--- TASK ---
Transcribe every line of the material below word for word, leaving the pictures out of your answer.
------------------------------------------------------------------------
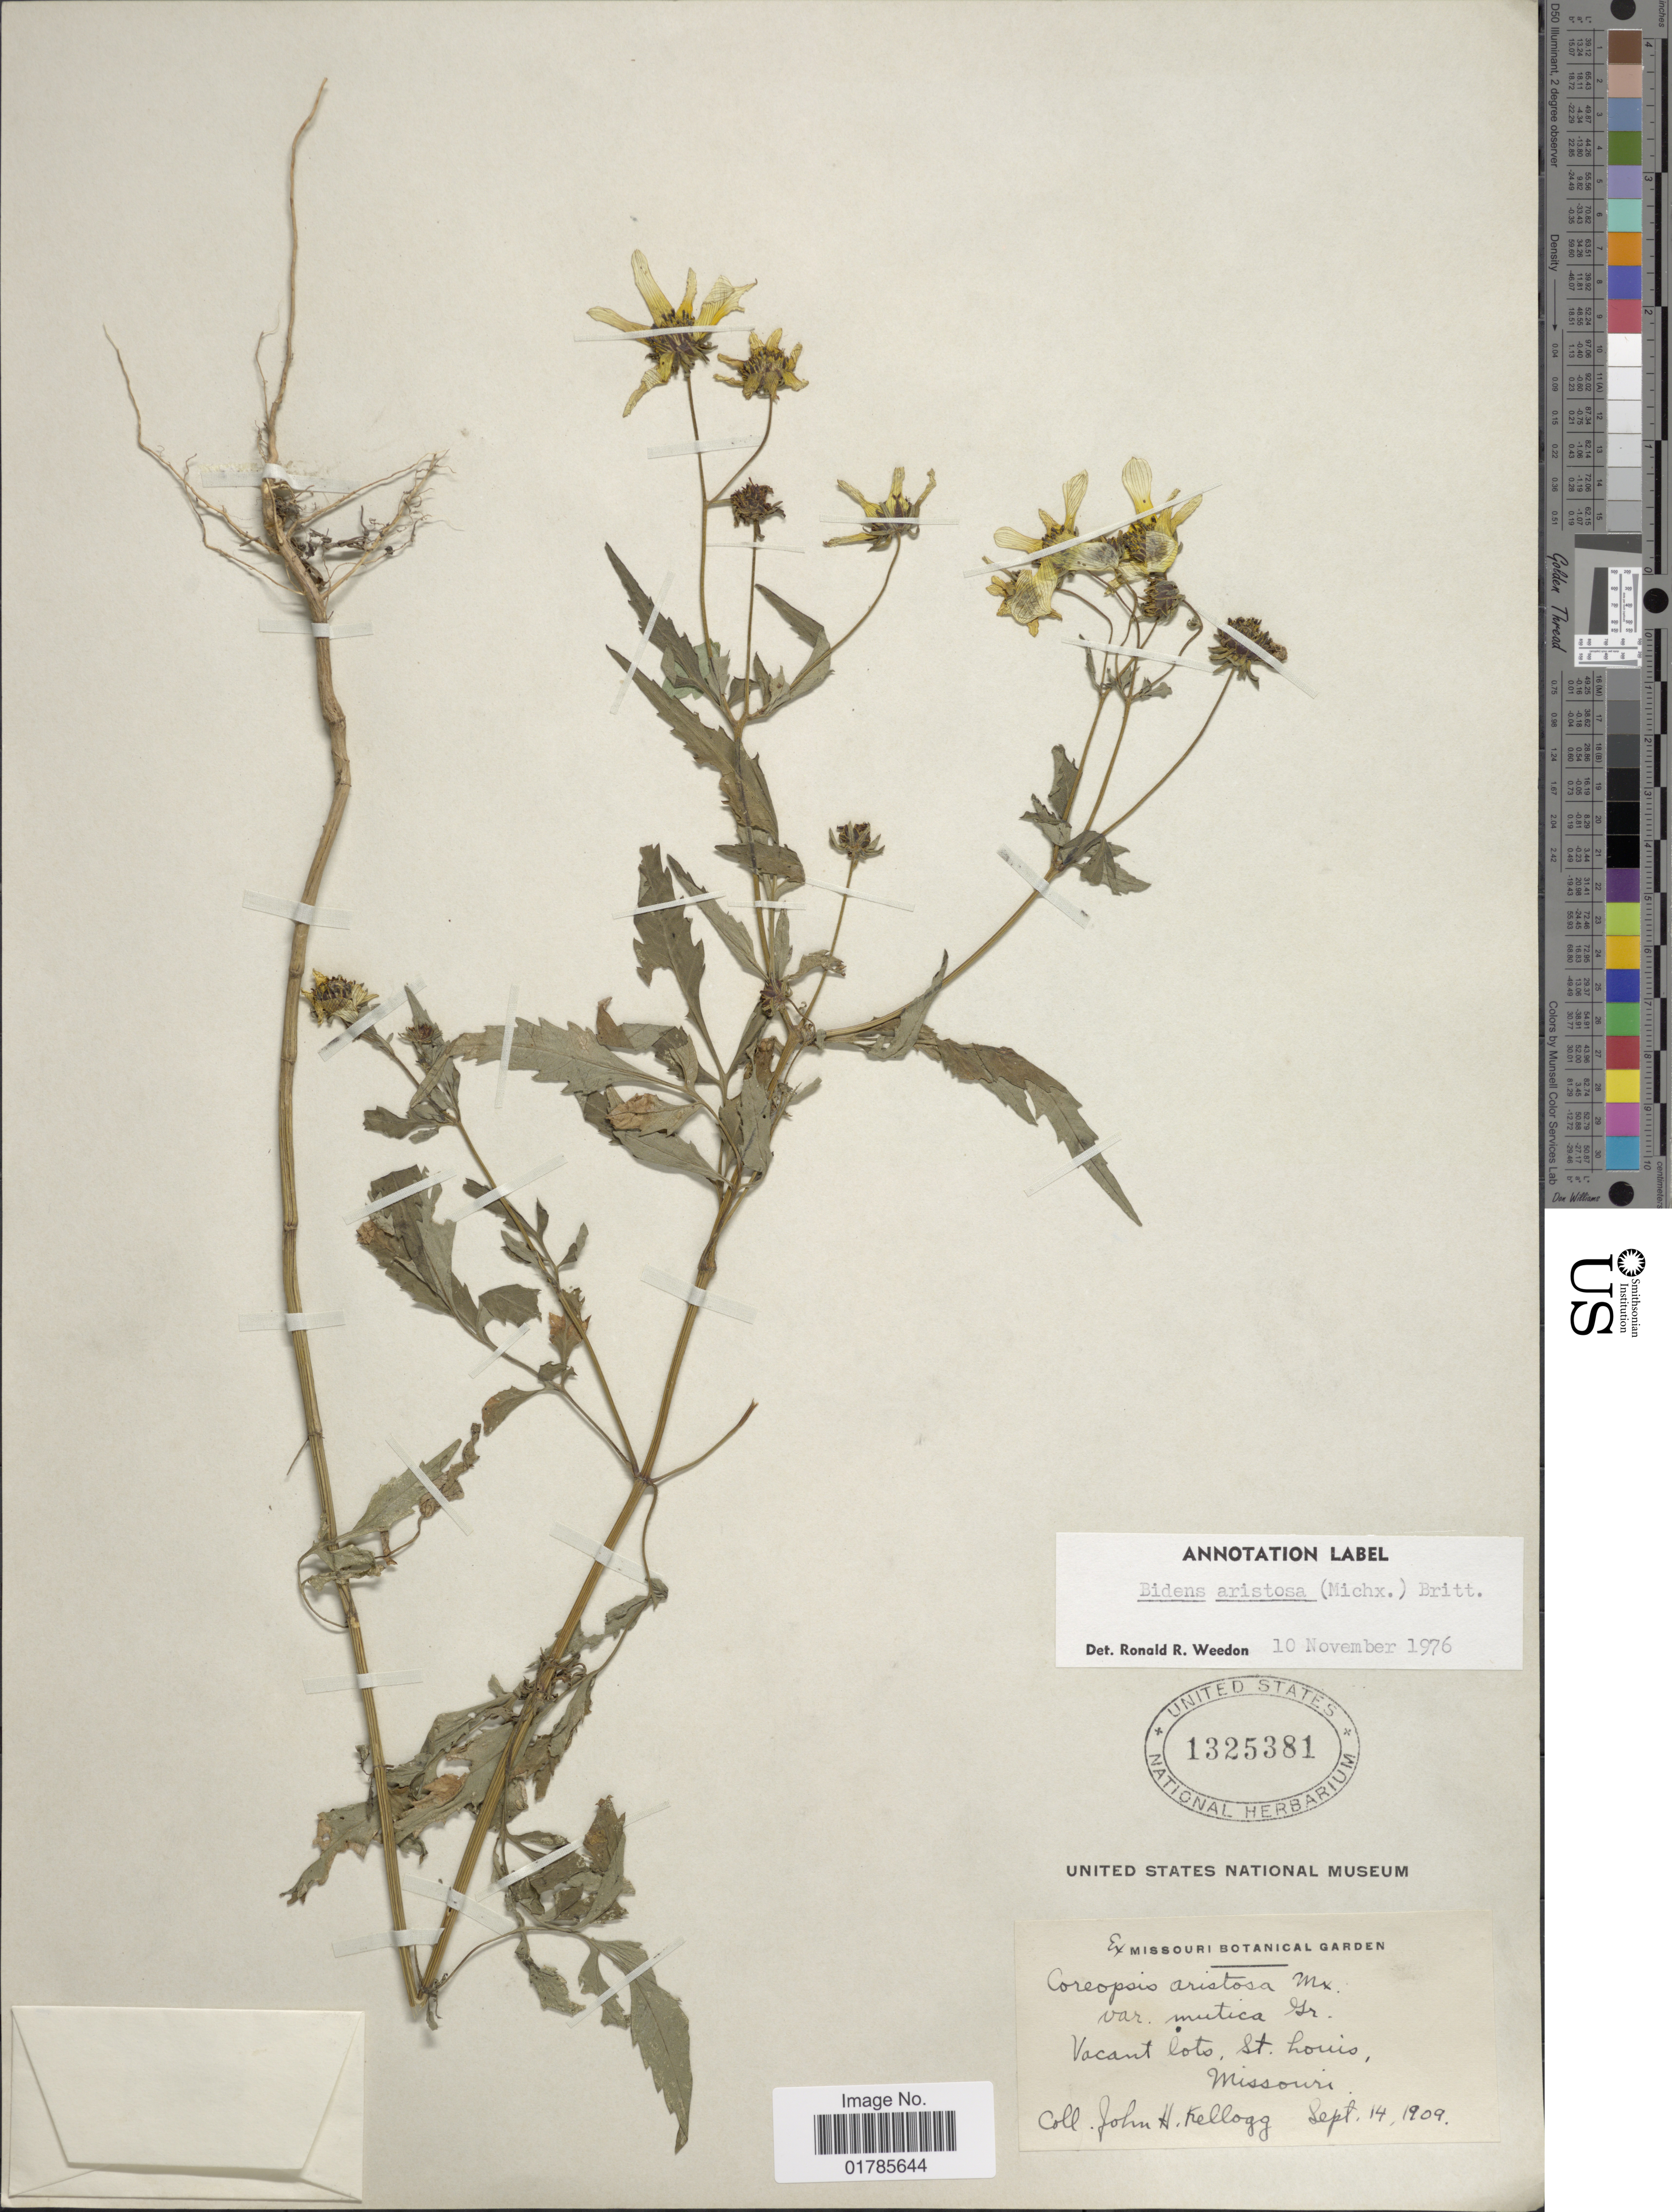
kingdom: Plantae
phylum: Tracheophyta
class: Magnoliopsida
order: Asterales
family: Asteraceae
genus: Bidens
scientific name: Bidens aristosa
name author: (Michx.) Britton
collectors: J. H. Kellogg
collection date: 1909-09-14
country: United States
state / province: Missouri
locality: Vacant lots, St. Louis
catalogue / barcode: US 1325381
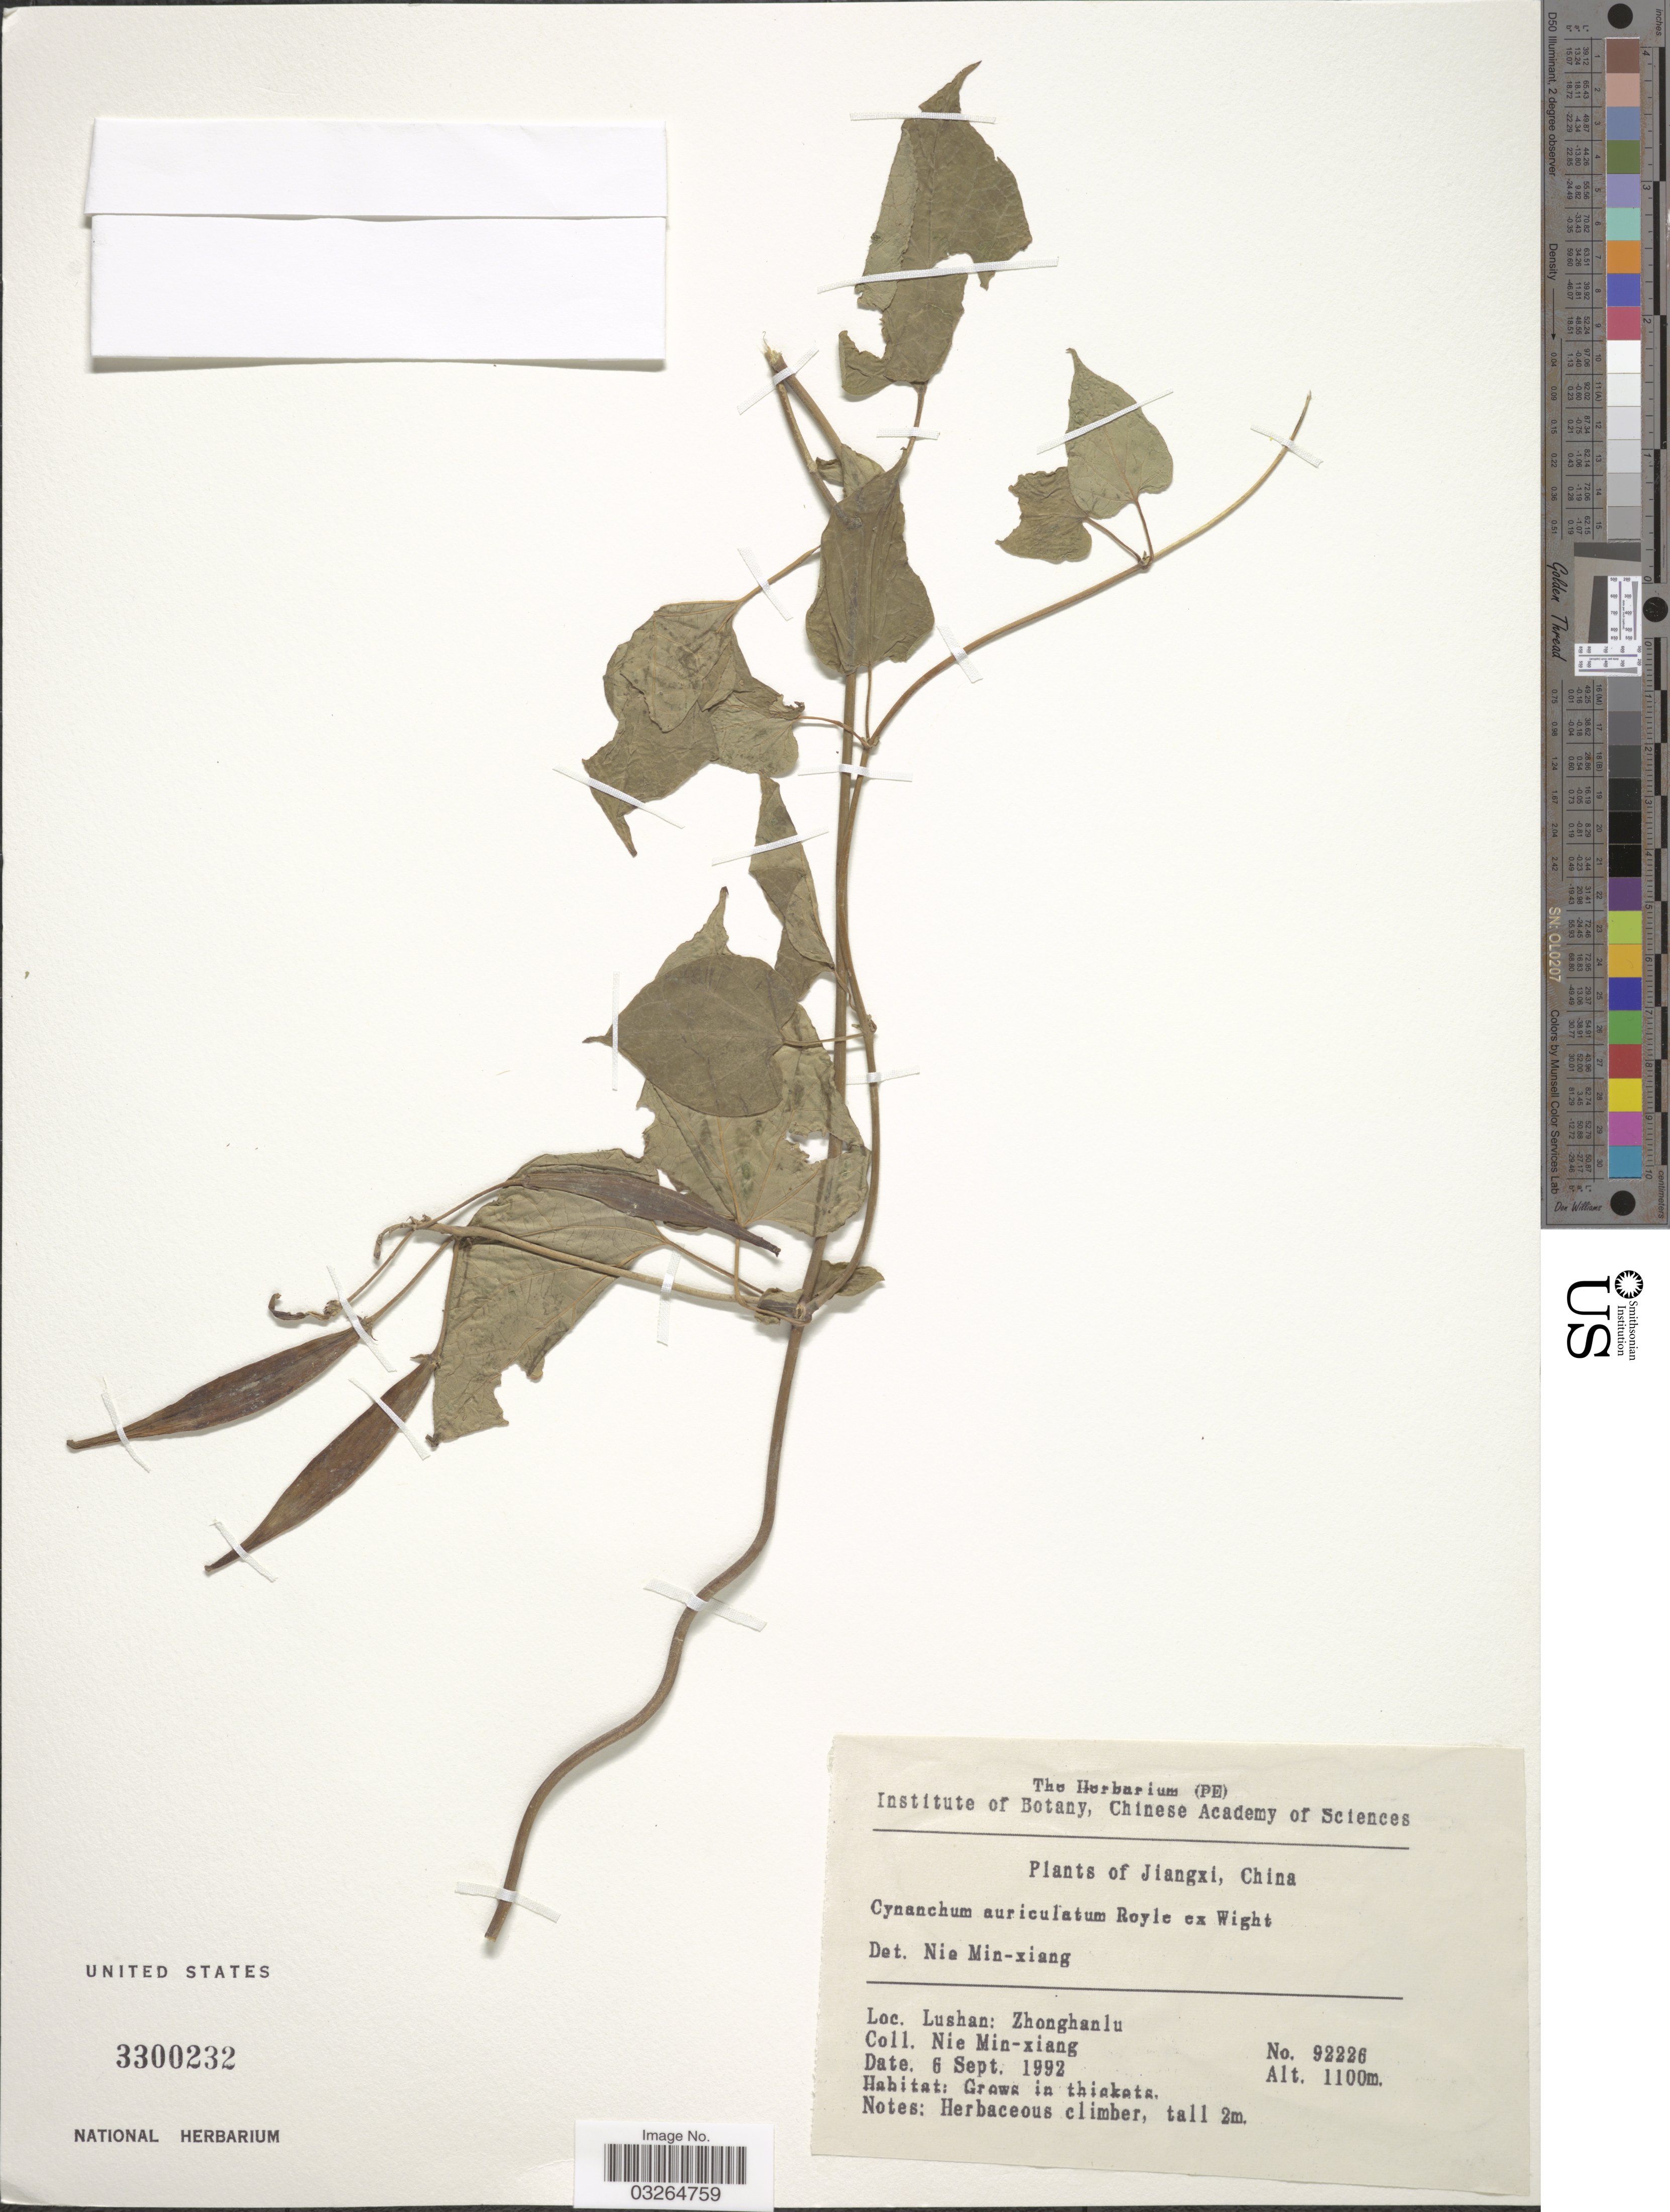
------------------------------------------------------------------------
--- EXERCISE SOLUTION ---
kingdom: Plantae
phylum: Tracheophyta
class: Magnoliopsida
order: Asterales
family: Asteraceae
genus: Bidens
scientific name: Bidens aristosa
name author: (Michx.) Britton
collectors: J. H. Kellogg
collection date: 1909-09-14
country: United States
state / province: Missouri
locality: Vacant lots, St. Louis
catalogue / barcode: US 1325381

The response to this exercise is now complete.